MONTANA UNIVERSITY SYSTEM
OFFICE OF COMMISSIONER OF HIGHER EDUCATION
Student Financial Services
__________________________________________________________________
560 N. Park PO Box 203201 Helena, Montana 59620-3201
(406) 449-9168 - FAX (406) 449-9171 Mtscholarships@montana.edu
Application for Montana University System War Orphans Tuition Waiver
QUALIFICATIONS: You may qualify for the War Orphans Tuition Waiver if you meet the following criteria:
You are a resident of the State of Montana and will be attending a Montana University System campus.
You are 25 years of age or under
.
Your parent was a member of the armed forces of the United States who served on active duty during World War II,
the Korean, Vietnam, Iraq or Afghanistan conflicts; such members of the armed forces must have been Montana
residents at the time of entry into service and must have been killed in action or died as a result of combat related
injury, disease, or other disability while in the service.
LIMITATIONS:
The War Orphans Tuition Waiver does not waive any fees. Fees not covered by this waiver are your responsibility.
This waiver cannot be used with other tuition waivers.
This waiver can only be used towards undergraduate tuition.
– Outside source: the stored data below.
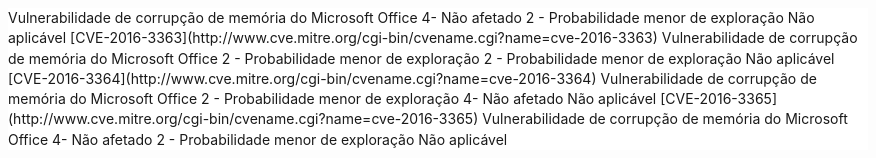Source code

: <td style="border:1px solid black;">
Vulnerabilidade de corrupção de memória do Microsoft Office
</td>
<td style="border:1px solid black;">
4- Não afetado
</td>
<td style="border:1px solid black;">
2 - Probabilidade menor de exploração
</td>
<td style="border:1px solid black;">
Não aplicável
</td>
</tr>
<tr>
<td style="border:1px solid black;">
[CVE-2016-3363](http://www.cve.mitre.org/cgi-bin/cvename.cgi?name=cve-2016-3363)
</td>
<td style="border:1px solid black;">
Vulnerabilidade de corrupção de memória do Microsoft Office
</td>
<td style="border:1px solid black;">
2 - Probabilidade menor de exploração
</td>
<td style="border:1px solid black;">
2 - Probabilidade menor de exploração
</td>
<td style="border:1px solid black;">
Não aplicável
</td>
</tr>
<tr>
<td style="border:1px solid black;">
[CVE-2016-3364](http://www.cve.mitre.org/cgi-bin/cvename.cgi?name=cve-2016-3364)
</td>
<td style="border:1px solid black;">
Vulnerabilidade de corrupção de memória do Microsoft Office
</td>
<td style="border:1px solid black;">
2 - Probabilidade menor de exploração
</td>
<td style="border:1px solid black;">
4- Não afetado
</td>
<td style="border:1px solid black;">
Não aplicável
</td>
</tr>
<tr>
<td style="border:1px solid black;">
[CVE-2016-3365](http://www.cve.mitre.org/cgi-bin/cvename.cgi?name=cve-2016-3365)
</td>
<td style="border:1px solid black;">
Vulnerabilidade de corrupção de memória do Microsoft Office
</td>
<td style="border:1px solid black;">
4- Não afetado
</td>
<td style="border:1px solid black;">
2 - Probabilidade menor de exploração
</td>
<td style="border:1px solid black;">
Não aplicável
</td>
</tr>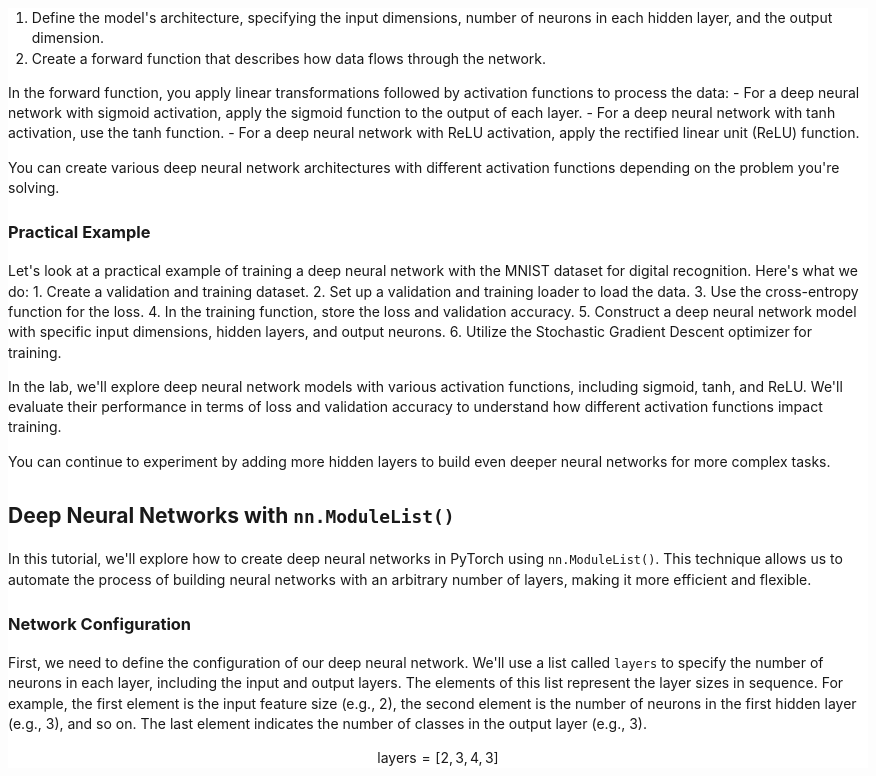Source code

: 1.  Define the model's architecture, specifying the input dimensions,
    number of neurons in each hidden layer, and the output dimension.
2.  Create a forward function that describes how data flows through the
    network.

In the forward function, you apply linear transformations followed by
activation functions to process the data: - For a deep neural network
with sigmoid activation, apply the sigmoid function to the output of
each layer. - For a deep neural network with tanh activation, use the
tanh function. - For a deep neural network with ReLU activation, apply
the rectified linear unit (ReLU) function.

You can create various deep neural network architectures with different
activation functions depending on the problem you're solving.

### Practical Example

Let's look at a practical example of training a deep neural network with
the MNIST dataset for digital recognition. Here's what we do: 1. Create
a validation and training dataset. 2. Set up a validation and training
loader to load the data. 3. Use the cross-entropy function for the loss.
4. In the training function, store the loss and validation accuracy. 5.
Construct a deep neural network model with specific input dimensions,
hidden layers, and output neurons. 6. Utilize the Stochastic Gradient
Descent optimizer for training.

In the lab, we'll explore deep neural network models with various
activation functions, including sigmoid, tanh, and ReLU. We'll evaluate
their performance in terms of loss and validation accuracy to understand
how different activation functions impact training.

You can continue to experiment by adding more hidden layers to build
even deeper neural networks for more complex tasks.

## Deep Neural Networks with `nn.ModuleList()`

In this tutorial, we'll explore how to create deep neural networks in
PyTorch using `nn.ModuleList()`. This technique allows us to automate
the process of building neural networks with an arbitrary number of
layers, making it more efficient and flexible.

### Network Configuration

First, we need to define the configuration of our deep neural network.
We'll use a list called `layers` to specify the number of neurons in
each layer, including the input and output layers. The elements of this
list represent the layer sizes in sequence. For example, the first
element is the input feature size (e.g., 2), the second element is the
number of neurons in the first hidden layer (e.g., 3), and so on. The
last element indicates the number of classes in the output layer (e.g.,
3).

$$
\text{layers} = [2, 3, 4, 3]
$$
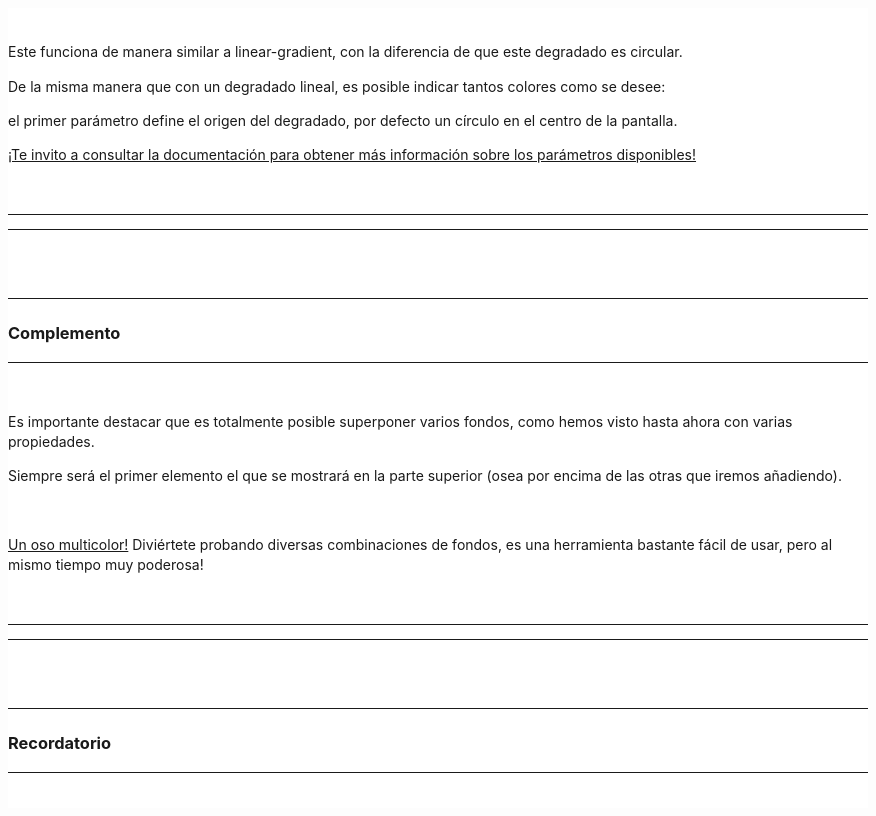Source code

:
<br>

Este funciona de manera similar a linear-gradient, con la diferencia de que este degradado es circular.

De la misma manera que con un degradado lineal, es posible indicar tantos colores como se desee:

el primer parámetro define el origen del degradado, por defecto un círculo en el centro de la pantalla.

[¡Te invito a consultar la documentación para obtener más información sobre los parámetros disponibles!](https://developer.mozilla.org/en-US/docs/Web/CSS/gradient/radial-gradient)

<br>

---

---

<br>

<br>

---

### **Complemento**

---

<br>

Es importante destacar que es totalmente posible superponer varios fondos, como hemos visto hasta ahora con varias propiedades.

Siempre será el primer elemento el que se mostrará en la parte superior (osea por encima de las otras que iremos añadiendo).

<br>

[Un oso multicolor!](https://repl.it/@Mesian/background-multiple) Diviértete probando diversas combinaciones de fondos, es una herramienta bastante fácil de usar, pero al mismo tiempo muy poderosa!

<br>

---

---

<br>

<br>

---

### **Recordatorio**

---

<br>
This tuition waiver will remain in effect as long as you are 25 years of age or under, and you maintain Satisfactory
Academic Progress (SAP) according to the standards detailed in the brochure or guide provided by the Financial Aid
Office and/or listed on the website of the college you attend.
Student Name: ________________________________________________________________________
First Middle Last
Social Security Number ___________________________ Date of Birth: __________________________
Address: ________________________________ City: _______________ State: _______ Zip: _________
Phone: _____________________ Email: ____________________________________________________
Campus choice: _________________ Semester you plan to begin using this waiver: ________________
Name of Fatally Injured Parent: __________________________________________________________
First Middle Last
Active Duty during which War: ______________________________ Date of Death: ________________
I certify that the information provided in this application is accurate and complete to the best of my knowledge.
________________________________________________ ______________________________
Signature Date
PLEASE SUBMIT THIS FORM, YOUR BIRTH CERTIFICATE, YOUR PARENT’S DEATH CERTIFICATE, PROOF OF PARENT’S ACTIVE DUTY
IN A QUALIFYING WAR, PROOF OF YOUR PARENT’S MONTANA RESIDENCY DURING SERVICE, AND ANY ADDITIONAL
SUPPORTING DOCUMENTATION TO:
Montana University System, Scholarship Department, P.O. Box 203201, Helena, MT 59620
Once this form is approved/denied, you will receive notification from our office. If approved, you do not need to complete this
form again, as long as you remain continuously enrolled at this campus and you continue to meet the requirements listed above.